Entschuldige die Mäkeleien an einem solch sensiblen Thema, aber ich denke, dass man es in diesem Forum postet, um MEinungen zu lesen.

Liebe Grüße Noel
 

noel

Mitglied
Habe noch Mal ...

den Text gelesen und festgestellt, dass es drei Stellen gibt, an denen Du die Zeiten wechselst... also wohl doch Absicht.

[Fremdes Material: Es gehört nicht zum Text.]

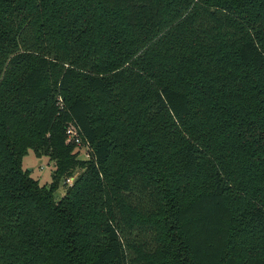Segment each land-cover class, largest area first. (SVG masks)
Returning <instances> with one entry per match:
<instances>
[{
	"label": "trees",
	"instance_id": "obj_1",
	"mask_svg": "<svg viewBox=\"0 0 264 264\" xmlns=\"http://www.w3.org/2000/svg\"><path fill=\"white\" fill-rule=\"evenodd\" d=\"M0 264H264V0H0Z\"/></svg>",
	"mask_w": 264,
	"mask_h": 264
},
{
	"label": "rangeland",
	"instance_id": "obj_2",
	"mask_svg": "<svg viewBox=\"0 0 264 264\" xmlns=\"http://www.w3.org/2000/svg\"><path fill=\"white\" fill-rule=\"evenodd\" d=\"M74 153L77 154V159L79 161H88L89 160V148L85 145H79L75 148ZM23 170L28 171L30 176L37 180L41 186L47 185L48 187L52 183V178L56 170L55 162L51 160L49 157H37L33 150H29L28 154L23 159ZM83 167H77L73 174L71 175L70 179H73V182L68 183L66 178L61 179L59 188L55 192V199L59 201L62 199L67 189H69L75 179L83 173Z\"/></svg>",
	"mask_w": 264,
	"mask_h": 264
},
{
	"label": "built area",
	"instance_id": "obj_3",
	"mask_svg": "<svg viewBox=\"0 0 264 264\" xmlns=\"http://www.w3.org/2000/svg\"><path fill=\"white\" fill-rule=\"evenodd\" d=\"M67 141L74 143L76 146L84 145L82 138L80 137L79 131L76 126L71 125L66 131ZM87 146V145H85ZM88 147V146H87ZM68 183L73 182V179L68 178Z\"/></svg>",
	"mask_w": 264,
	"mask_h": 264
}]
</instances>
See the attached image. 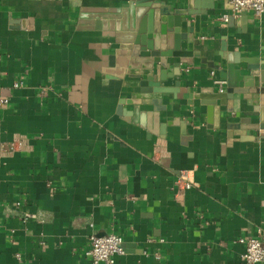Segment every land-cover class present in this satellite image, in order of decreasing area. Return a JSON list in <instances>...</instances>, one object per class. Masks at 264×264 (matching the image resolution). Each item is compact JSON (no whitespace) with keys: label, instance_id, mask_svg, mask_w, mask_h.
I'll use <instances>...</instances> for the list:
<instances>
[{"label":"crops","instance_id":"crops-1","mask_svg":"<svg viewBox=\"0 0 264 264\" xmlns=\"http://www.w3.org/2000/svg\"><path fill=\"white\" fill-rule=\"evenodd\" d=\"M127 1L0 0V264H92L94 231L122 236L114 264H241L239 238L264 230L263 89L218 101L210 119L205 99L163 93L157 122L152 103L133 122L127 100L145 75L119 76L115 31L81 24ZM164 2L192 28L198 17L182 89L217 91L222 52L239 54L242 74L264 62V13Z\"/></svg>","mask_w":264,"mask_h":264},{"label":"water","instance_id":"water-1","mask_svg":"<svg viewBox=\"0 0 264 264\" xmlns=\"http://www.w3.org/2000/svg\"><path fill=\"white\" fill-rule=\"evenodd\" d=\"M93 14L85 11L81 15V24L89 28L115 31L116 41L119 43L114 55L110 56L109 64L118 66L119 76L129 74L142 78L134 83V93L128 103L133 105L132 121L138 122L137 116L141 104H153L154 111L149 113L157 122L158 112L161 110L160 96L163 93H172L178 97L181 91L183 97L191 103L193 98L205 99L209 119L217 111V102L227 103L234 94L240 93L250 98L262 88L264 92V62L247 59L246 71L236 69L235 64L241 61L238 53H230L227 61L222 52L220 65H213V78L226 80V89L212 88L207 95L193 93L182 89V64L193 63V46L199 41L195 39L198 30V17L195 27L186 20L185 15L191 14L187 10L171 9L164 0H128L118 9H94ZM234 55V58L232 57ZM128 68V69H127ZM183 92V93H182ZM154 95V98H153ZM143 99H140L142 98ZM120 100L118 112L123 114ZM230 108V107H229ZM264 111V108H262ZM125 118L129 120L127 114ZM131 120V119H130ZM143 124V123H141ZM153 129V125L149 124Z\"/></svg>","mask_w":264,"mask_h":264},{"label":"built area","instance_id":"built-area-1","mask_svg":"<svg viewBox=\"0 0 264 264\" xmlns=\"http://www.w3.org/2000/svg\"><path fill=\"white\" fill-rule=\"evenodd\" d=\"M231 5L232 14L238 15L242 13H253L254 16L260 17L264 13V0H226ZM224 21H228L229 14L221 17ZM213 75V71H212ZM225 81H218L220 90H223ZM24 79L21 78L15 87L22 86ZM1 102H5L4 99ZM191 187V182L187 181L185 188ZM36 215L26 214L25 218H34ZM245 250L240 259L241 264H260L264 263V230H260L259 235L253 237H240ZM124 252L123 238L119 234L107 232L99 233L92 232L89 237V246L86 251L87 255L91 258L92 264H114L115 257Z\"/></svg>","mask_w":264,"mask_h":264}]
</instances>
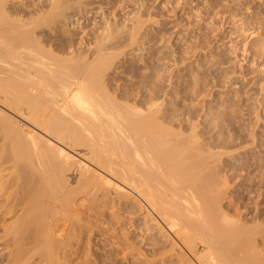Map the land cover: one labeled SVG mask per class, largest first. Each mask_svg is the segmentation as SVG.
Instances as JSON below:
<instances>
[{
  "label": "bare ground",
  "instance_id": "obj_1",
  "mask_svg": "<svg viewBox=\"0 0 264 264\" xmlns=\"http://www.w3.org/2000/svg\"><path fill=\"white\" fill-rule=\"evenodd\" d=\"M12 1L0 0V105L20 120L0 107V144L6 147L0 146V219L9 213L17 215L6 226L3 238L16 248L18 259L25 246L47 248L51 261L73 248L69 246L80 230L78 213L83 209L84 196L78 193L103 190L94 173L90 175L92 168L81 167L85 171L78 175L77 186L69 184L73 180L70 161L75 159L69 149L85 146L88 157L121 178L198 264H264L255 243L261 231L250 233L252 227L243 218L248 213L241 210L246 204L250 208L245 198L251 197L239 194L235 203L225 200L230 179L220 176L227 169L219 162L220 156L214 155L196 130L185 135L174 129L170 109L155 101L156 94L147 110L138 104L143 90L135 101L134 95L117 100L122 91L112 93L113 86L105 79L113 56L105 54L95 58L100 62H89L94 50L105 47L103 40L113 37V29L102 41L95 39L96 49L90 52L84 50L86 40L76 47L74 38L57 40L49 33L50 23L63 32L66 20L80 23L79 14L67 10L81 9L88 0L35 2L36 10H22L21 5L17 10ZM68 46L73 50H67ZM255 190L254 185L248 188L249 194ZM150 215L147 223L157 230L160 226Z\"/></svg>",
  "mask_w": 264,
  "mask_h": 264
},
{
  "label": "rangeland",
  "instance_id": "obj_2",
  "mask_svg": "<svg viewBox=\"0 0 264 264\" xmlns=\"http://www.w3.org/2000/svg\"><path fill=\"white\" fill-rule=\"evenodd\" d=\"M35 2L40 5L50 0H13L12 4L14 8L21 5L22 10H36ZM85 6L84 3L81 9L67 10L77 12L81 22L66 20V32L51 28L55 23L46 25L51 26L48 31L53 39L71 42L68 38H74L78 47L85 40V44L95 43V39L102 41L113 29V37L103 40L105 47L91 51L89 62H100L95 58L105 54L113 56L105 79L107 85L113 86L112 93L122 91V97L116 95L117 100L126 101L123 97L134 95L135 101L143 90L138 104L147 110L156 94L155 101L170 109L174 129L185 135L196 130L214 155L220 156L219 162L227 168L220 176L230 179L225 200L235 203L239 194L252 198H245L250 208L246 204L241 210L248 213V218H243L252 227L250 233L261 231L255 243L264 257V0H88ZM83 15L87 17L81 18ZM94 43L86 44L88 48L84 50L90 52L96 47ZM0 107L18 117L12 110ZM69 151L75 157L71 165L76 164L72 165L70 186H77L81 172L92 168L90 175H96L93 178L99 179L98 185L109 196L99 189L96 194L78 193L84 196L83 209L78 213L80 230L72 237L71 251H61L52 261L47 248L26 246L22 259H18L16 248L7 243L8 239L5 241L4 234L17 215L9 213L2 217L0 264H189L190 260L192 264L199 263L171 230L158 223L155 215L151 216V208H144L140 197L121 178L88 157L85 146ZM250 185L257 188L251 194ZM148 215L159 224L157 230L150 229Z\"/></svg>",
  "mask_w": 264,
  "mask_h": 264
}]
</instances>
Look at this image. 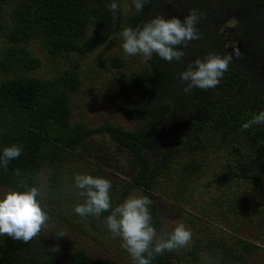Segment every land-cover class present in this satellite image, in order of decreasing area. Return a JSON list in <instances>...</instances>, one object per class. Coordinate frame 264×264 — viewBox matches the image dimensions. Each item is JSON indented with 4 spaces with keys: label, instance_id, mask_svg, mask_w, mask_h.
Wrapping results in <instances>:
<instances>
[{
    "label": "rangeland",
    "instance_id": "1",
    "mask_svg": "<svg viewBox=\"0 0 264 264\" xmlns=\"http://www.w3.org/2000/svg\"><path fill=\"white\" fill-rule=\"evenodd\" d=\"M219 1L221 0L203 1V11L206 13L204 3H207L210 12L214 14L211 27L219 34V41L224 43L225 55L220 56H231L233 59L245 56V51L238 50V40L235 37L241 30L252 29V25L247 22L244 27H236L235 22L244 17L243 11L230 10L222 2L219 7ZM222 1L229 4L235 2ZM110 2L111 0L107 4ZM116 2L119 11L109 15L113 29L101 43L90 50L81 53L67 51L51 57L37 38H30L24 45L40 60V65L29 71L31 75L50 78L64 68L76 73L78 86L66 91L72 120L82 121L90 127L112 123L130 129L137 123L132 117V105L139 93L128 77L137 72H145L147 66L142 55L129 56L123 52L122 40L118 35L125 27L134 29L129 23V17L136 11L133 0ZM90 3L91 10L87 6ZM21 4L26 6L23 0H5L0 4V81L20 73L16 67L2 59L5 57V49L14 45V38H9L7 32L13 27L19 32L25 27L27 16H33L32 3L27 6L28 14L25 11L20 18L15 15L14 10ZM93 5L94 3L88 2L82 8L87 17L83 38L94 31L93 21L101 19L97 17V11L95 14L91 12ZM191 7V4L183 0H172L171 3L158 0L157 7L148 16L153 18L160 14L166 19L177 17L183 20L188 11L193 9ZM222 16L225 18L223 21L220 19ZM257 19L264 23V17L257 15ZM200 27L201 24L198 29ZM257 29L260 27H256ZM258 33L260 32L253 35ZM208 54L216 52L208 47L205 53L197 52L190 60L203 58ZM116 58L120 64L115 62L118 61ZM252 61L251 67L257 63L256 59L252 58ZM257 78H264V69H257ZM222 83L223 78L213 90L215 96L224 95ZM249 88H252L251 84ZM244 92L238 95L233 114V122L238 123L239 128L255 115L254 110L246 106L250 93ZM39 106L32 107L27 113H20L16 108L4 106L0 100V147L3 137L13 128L18 132L44 134L51 130L53 125L45 121L40 123L34 118ZM186 107L191 109L190 104ZM27 114L29 116L26 117ZM215 122L211 118L203 120L198 134L187 133L181 136L180 127H177L181 123H175L174 118L170 117L166 123L169 132L149 152L151 165L164 155L167 167L159 171L149 188L144 189L132 182L137 165L131 155L105 132L89 135L76 147L61 148L57 163L49 161L33 174L35 185L45 184L46 191L41 203L48 210L51 220L41 235L32 240L28 264H34V260L47 254L66 261L76 249H83L88 255L99 258L106 264H128L131 261L128 253L120 247V238H114L104 224L110 212L102 213L99 218H82L74 213V206L83 202L74 187L73 177L76 174H89L111 181L113 207L129 196H147L152 200L160 218V227L156 229L158 235L166 236L180 223L190 229L193 234L191 245L171 252L165 251L171 264H264V139L255 137L253 141L249 138L246 140L244 135L233 130L223 135L215 129ZM260 126L264 129V125H257L249 131L259 130ZM171 137L172 142L166 143ZM166 144L172 147L171 154H165L169 147ZM258 154L262 155L258 164L261 169L256 178L231 175L221 184L217 183L219 177L231 174L239 165L249 162ZM54 163L59 167L57 177L60 181L57 183L50 178ZM10 174L15 176L14 173ZM3 175L4 169L0 167V195L13 190ZM15 177L19 179L16 184L27 179L22 171L19 177ZM60 233L65 236L57 237ZM1 238L2 236L0 249ZM194 245L197 247L196 257L188 252ZM54 247L59 251H53Z\"/></svg>",
    "mask_w": 264,
    "mask_h": 264
},
{
    "label": "trees",
    "instance_id": "2",
    "mask_svg": "<svg viewBox=\"0 0 264 264\" xmlns=\"http://www.w3.org/2000/svg\"><path fill=\"white\" fill-rule=\"evenodd\" d=\"M3 1L5 0H0V4ZM23 1L26 2V6L21 4L14 10V14L20 18L23 13L25 14L27 6L32 3L31 13L33 16H27L25 27L19 32L15 31V27L7 32L9 38H14L12 40L14 45L5 49V57L2 59L7 64L16 67L20 73L0 81V100L4 106L16 108L20 113H27L32 107L40 105L34 118L38 119L40 123L45 121L53 126L47 134L32 131L18 132L13 128L3 137L0 154L4 147L14 144L22 148V155L11 161L7 170L3 168V178L8 181L13 190L23 191L25 189L17 187L19 183H16L19 179L10 173L19 169L24 175H27L25 184L29 187L34 186L36 182L33 174L49 161L56 162L58 156L61 155L59 153L61 148L76 147L86 137L97 132H105L112 141L131 155L137 165V172L132 182L140 185L142 189L149 188L154 183L159 171L167 167L164 155L151 165L149 152L166 137L169 132L166 123L170 117L174 118L175 123H181L177 126L180 127L179 134L181 136L187 133L198 134L202 128L203 120L211 118L216 121L215 129L221 131L223 135L233 130L244 135L246 140L249 138L253 141L255 137L264 139V129L261 126L259 130L241 131L238 123L233 122L238 95L245 93L244 91L250 93L247 108H252L255 114L264 111V78H257V69H264V23L257 19V15L264 17V0H235L234 4L221 0L217 3L219 7L222 2L230 10L240 9L243 11L244 17L238 19L235 26L244 27L248 22L252 25V29L241 30L235 38L247 55H251L257 62L251 67V63L246 57L231 58L229 70L223 75L222 92L224 95L222 94L220 97L215 96L214 88L206 91L193 88L188 94L183 91L185 84L179 80V73L184 71L190 64L189 62L194 60H190V58H193L195 53L203 54L208 50V47H211L216 54L225 55L224 43L219 41V34L211 27L214 14L210 12L207 3H204L206 13L203 11V1L206 0H183L191 4V9L193 8L200 14L201 27L198 29L200 39L189 42L187 47L177 46V50H182L185 53L180 61L173 60L169 63L154 54L151 59L146 60L147 70L145 72H137L128 77L139 93L132 105V117L137 123L130 129L112 123L90 127L82 121L72 120L66 91L75 89L79 84L73 70L64 68L50 78L37 77L29 73L40 65L38 57H35L32 51L25 46L30 38H37L51 57L67 51L81 53L101 43L113 29V24H110L111 19H109L112 12L108 8L109 0ZM88 2L94 3L91 12L95 14L97 11V17H101V19L93 21L95 23L94 31L83 38L87 17L82 8ZM157 3L158 0H146L142 11H135L129 17V23L134 29L142 27L144 22L151 19V16H148L149 12L157 7ZM91 5V3L87 4L90 10ZM26 13L29 12L26 11ZM220 19L221 21L225 20L223 16ZM256 27H260V29L256 30ZM257 31L260 33L253 35ZM81 38L83 40L78 42ZM199 45L202 47L198 48ZM116 59L118 61L115 62L120 64L119 59ZM19 66H21L20 69ZM249 84L252 85V88H249ZM187 104H190L191 109H187ZM212 112L214 113L212 114ZM179 113L181 114L178 115ZM214 114L219 117H214ZM27 116L29 115L27 114ZM172 140L173 137L166 140V143H170ZM172 152L173 149L169 146L165 154ZM261 156L258 154L249 162L239 165L237 170L232 171L231 174L222 175L217 179V183L221 184L225 178H229L231 175L239 178H256L261 169L258 166ZM58 170L59 167L54 163L50 178L56 183L60 181L57 177ZM46 211L48 212V210ZM150 212L152 224L155 229H158L161 222L153 204L150 205ZM31 243L32 241L24 243L2 236L0 264H28ZM196 249L197 247L194 245L188 251L189 254L196 257ZM34 264H106V262L88 255L83 249H76L67 257L66 261L47 254L34 260ZM128 264H132V261ZM152 264H171L170 257L164 252L156 256Z\"/></svg>",
    "mask_w": 264,
    "mask_h": 264
},
{
    "label": "clouds",
    "instance_id": "3",
    "mask_svg": "<svg viewBox=\"0 0 264 264\" xmlns=\"http://www.w3.org/2000/svg\"><path fill=\"white\" fill-rule=\"evenodd\" d=\"M145 2L133 0L135 10L142 11ZM166 2L171 3L172 0ZM108 8L114 14L119 11L116 0H111ZM200 20V14L195 10H189L183 20L177 17L166 19L158 14L144 22L142 27H125L118 34L122 40L121 48L126 55H142L145 60L155 54L169 63L180 61L185 53L177 50V46L187 47L189 42L200 39ZM230 62L231 56L221 57L217 54L196 58L179 73V80L185 84L183 91L188 94L193 88L205 91L215 88L229 70ZM257 125H264V111L242 123L241 131ZM21 155L19 145L4 147L0 154V167L7 170L9 163ZM14 175L19 177L20 170L16 169ZM73 182L77 194L83 198L82 203L74 206V213L82 218H99L102 213L110 212L104 224L114 238H120V247L128 253L132 264H152L155 257L165 251H175L192 244L193 234L182 223L166 236L158 235L152 224V200L147 196H129L113 207L110 196L112 183L108 179L76 174ZM17 187L25 190H10L0 195V236L28 243L39 237L51 220L41 203L46 188L44 183L29 187L22 180ZM63 236L65 234L60 233L57 237ZM53 251L59 249L54 247Z\"/></svg>",
    "mask_w": 264,
    "mask_h": 264
},
{
    "label": "flooded vegetation",
    "instance_id": "4",
    "mask_svg": "<svg viewBox=\"0 0 264 264\" xmlns=\"http://www.w3.org/2000/svg\"><path fill=\"white\" fill-rule=\"evenodd\" d=\"M233 46H234V44H233ZM236 46H237L238 50H240V51H244V49H243V47L241 46V44L239 43V41L236 43ZM248 56H249V57H248ZM239 57H240V56H239ZM241 57H246V59H248V61H249L250 63H253V61H252V56H251V55H247V53H246L245 56H241Z\"/></svg>",
    "mask_w": 264,
    "mask_h": 264
}]
</instances>
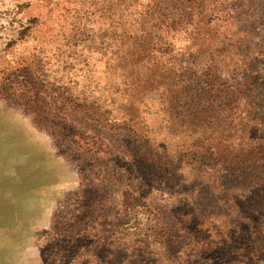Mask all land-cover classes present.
Masks as SVG:
<instances>
[{
    "label": "rangeland",
    "instance_id": "obj_1",
    "mask_svg": "<svg viewBox=\"0 0 264 264\" xmlns=\"http://www.w3.org/2000/svg\"><path fill=\"white\" fill-rule=\"evenodd\" d=\"M109 6V0H0V53L36 17L42 30L23 48L41 45L52 61L67 59L72 76L80 68L74 60L79 36L106 19ZM225 6L248 9L245 21L255 32L264 26V0ZM255 36L242 47L250 48L257 69L250 121L245 132L237 125L230 140L235 149L254 146L261 153L247 170L224 174L207 157L196 163L188 137L181 169L128 153L70 160L57 154L30 116L0 99V264H264V45L262 54L254 49ZM163 140L166 158L179 155L169 138ZM126 189L146 204L127 216L120 200ZM73 223L87 229L74 245L55 235Z\"/></svg>",
    "mask_w": 264,
    "mask_h": 264
},
{
    "label": "trees",
    "instance_id": "obj_2",
    "mask_svg": "<svg viewBox=\"0 0 264 264\" xmlns=\"http://www.w3.org/2000/svg\"><path fill=\"white\" fill-rule=\"evenodd\" d=\"M224 2L229 0H109L106 19L79 36L74 60L80 68L72 76L67 59L52 61L41 45L23 48L42 30L34 17L0 53V99L30 116L57 154L70 160L128 153L181 169L188 137L196 163L207 157L224 174L247 170L261 153L254 146L235 149L230 140L237 125L241 132L248 128L257 78L250 48L242 47L256 35L253 47L262 51L264 26L255 32L246 22L248 9L222 8ZM50 42L42 43L51 48ZM18 47L23 50L11 55ZM162 133L179 155L165 157ZM120 196L126 216L146 205L131 189ZM55 235L74 245L87 229L73 223Z\"/></svg>",
    "mask_w": 264,
    "mask_h": 264
}]
</instances>
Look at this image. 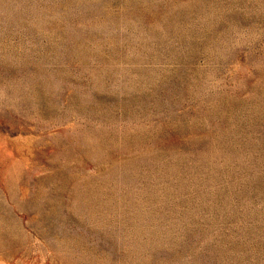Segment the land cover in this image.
Returning a JSON list of instances; mask_svg holds the SVG:
<instances>
[{"label": "rangeland", "instance_id": "obj_1", "mask_svg": "<svg viewBox=\"0 0 264 264\" xmlns=\"http://www.w3.org/2000/svg\"><path fill=\"white\" fill-rule=\"evenodd\" d=\"M0 264H264V0H0Z\"/></svg>", "mask_w": 264, "mask_h": 264}]
</instances>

"Die Tränen laufen nun heftiger"

"Sie schleudert das Hochzeitsbild an die Wand und schreit."

"Irgendwo in dem Haufen musste das Handy sein, dass sie vor ein paar Tagen gekauft hatte. Sie wählt. "

Oder ???

AUf jeden Fall hat der TExt etwas in mir ausgelöst und deshalb habe ich ihn auch positiv bewertet, weil er mich hilflos macht, weil er zeigt, was aus Angst und Hilflosigkeit entstehen kann... und weil ich sie beim Lesen des Textes selber erfühle.

LieGrü Noel
 

Anonym

Gast
es beginnt in der gegenwart, sie blickt zurück, und das sie wählt, ist ja wieder die gegenwart, also absicht.

und da die kleinen ca ein und zwei jahre alt sind, kann sie wissen, wo sie sind. würd ich sagen. evtl. standen sie und rüttelten an den gitterstäben, für gewöhnlich schlafen so kleine kinder noch in gitterbetten.

in so einer situation denkt man wirr. ich weiss das. als mein ex mich zusammenschlug und der kleine es mitansehen musste, dachte ich auch nur, wo ist der kleine, dass er ihn ja nicht anfasst. egal wie sehr er auf mich eintrat.
 

noel

Mitglied
Habe doch noch ein zweiten Kommentar zu der Gegenwartsform abgegeben.
Laut meiner Zählung sind es drei Teilstücke???
Und das man es erfühlt wo sie sind... ja. Aber vielleicht würde ich dann den Ton, die Verzweiflung ausdrücken mit denen ich die Klänge der Gitterstäbe wahrnehme.

Ich finde den Text auch gelungen und ich weiss es ist ein sensibles Thema.
Aber ich möchte darum biutten genau deshalb NICHT falsch verstanden zu werden.

Noel
 

Biggi

Mitglied
Weinen vergessen

Diese Geschichte , wie sie täglich unsagbar oft überall auf der Welt geschieht hat mich sehr berührt.
Die Abschnitte habe ich nicht gezählt, aber verstanden was DU mit jedem einzelnem Wort aussagen wolltest.
Die Qual einer Seele gespürt, und die unendliche Traurigkeit nachempfunden .
Und die Frage , ob es hätte soweit kommen müssen.
Geschrieben hast Du es aus meiner Sicht , sehr gut. Aber auch ich bin nur ein Laie. Und so viel mehr steht hinter so vielen Deiner Worte.
Ich gehe davon aus ,das es einen realen Hintergrund hat ,und wünsche - hoffe für die geschundenen Seelen das sie ihren Frieden mit der Welt, aber auch neue Erkentnisse für sich und ihr Leben finden , oder gefunden haben.